In the third plot we could see that, overall we have more high contact residents observations in the sample. When there are more contact residents, samples are more likely to have higher proportion of highly satisfied residents. In addition, when the preceived influence level is medium, having high contact residents level will have higher satisfaction probability than lower contact residents valued condition.

4. Fourth plot

df <- as.data.frame(xtabs(Freq~Sat+Type+Cont, data=housing))
df$Cont <- factor(df$Cont, levels = c("Low","High"),
                   labels = c("Cont: Low","Cont: High"))
ggplot(df, aes(x = Type, y = Freq))+
  geom_bar(
    aes(fill = Sat), stat = "identity", color = "white",
    position = position_dodge(0.9)
    )+
  facet_wrap(~Cont) +
  labs(title = "No. of Contact Residents by Housing Type and Satisfaction",
       y = "Frequency",
       x = "Contact residents are afforded with other residents")

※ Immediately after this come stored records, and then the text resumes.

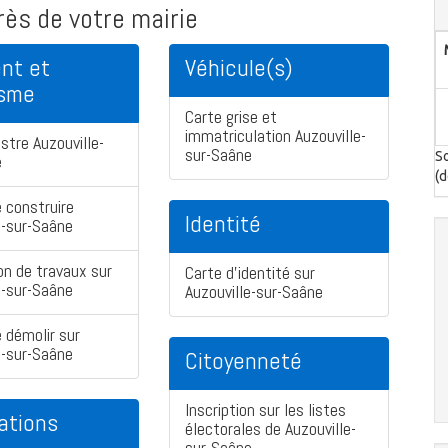
ès de votre mairie
nt et
Véhicule(s)
isme
Carte grise et
immatriculation Auzouville-
stre Auzouville-
sur-Saâne
So
e
(d
 construire
Identité
e-sur-Saâne
on de travaux sur
Carte d'identité sur
e-sur-Saâne
Auzouville-sur-Saâne
 démolir sur
e-sur-Saâne
Citoyenneté
Inscription sur les listes
ations
électorales de Auzouville-
sur-Saâne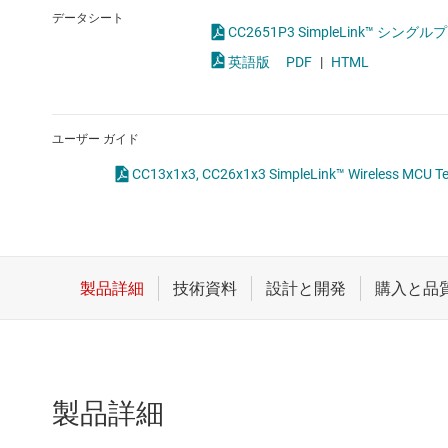
クロックとタイミング
データシート
CC2651P3 SimpleLink™ 
スイッチ/マルチプレクサ
英語版
PDF
|
HTML
センサ
ダイ / ウェハー サービス
ユーザー ガイド
CC13x1x3, CC26x1x3 SimpleLink™ Wireless MCU Te
製品詳細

When the contact residents level is high, most resident types would have better satisfaction level. However, for terrace type, the effect is reserved. A high contact resident level will bring a higher low-satisfaction probability. ## 5. Fifth plot

# place code for vis here

library(ggpubr)
## Loading required package: magrittr
## 
## Attaching package: 'magrittr'
## The following object is masked from 'package:purrr':
## 
##     set_names
## The following object is masked from 'package:tidyr':
## 
##     extract
df <- as.data.frame(xtabs(Freq~Sat+Type+Infl, data=housing))
df$Infl <- factor(df$Infl, levels = c("Low","Medium", "High"),
                   labels = c("Infl: Low","Infl: Medium", "Infl: High"))
df$Sat <- factor(df$Sat, levels = c("Low","Medium", "High"),
                   labels = c("Sat: Low","Sat: Medium", "Sat: High"))
ggballoonplot(df, x = "Infl", y = "Sat", size = "Freq",
              fill = "Freq", facet.by = "Type",
              ggtheme = theme_bw()) +
  scale_fill_viridis_c(option = "C") +
  labs(title = "Satisfaction By Perceived Degree of Influence and Housing Type",
       y = "Satisfaction",
       x = "Perceived degree of influence")

From the fifth graph we could see that, influence level is positively correlated with the satisfaction level. This effect is most significant when the accomendation type is Terrace, and is least siginificant when the accomendation type is Tower and Atrium.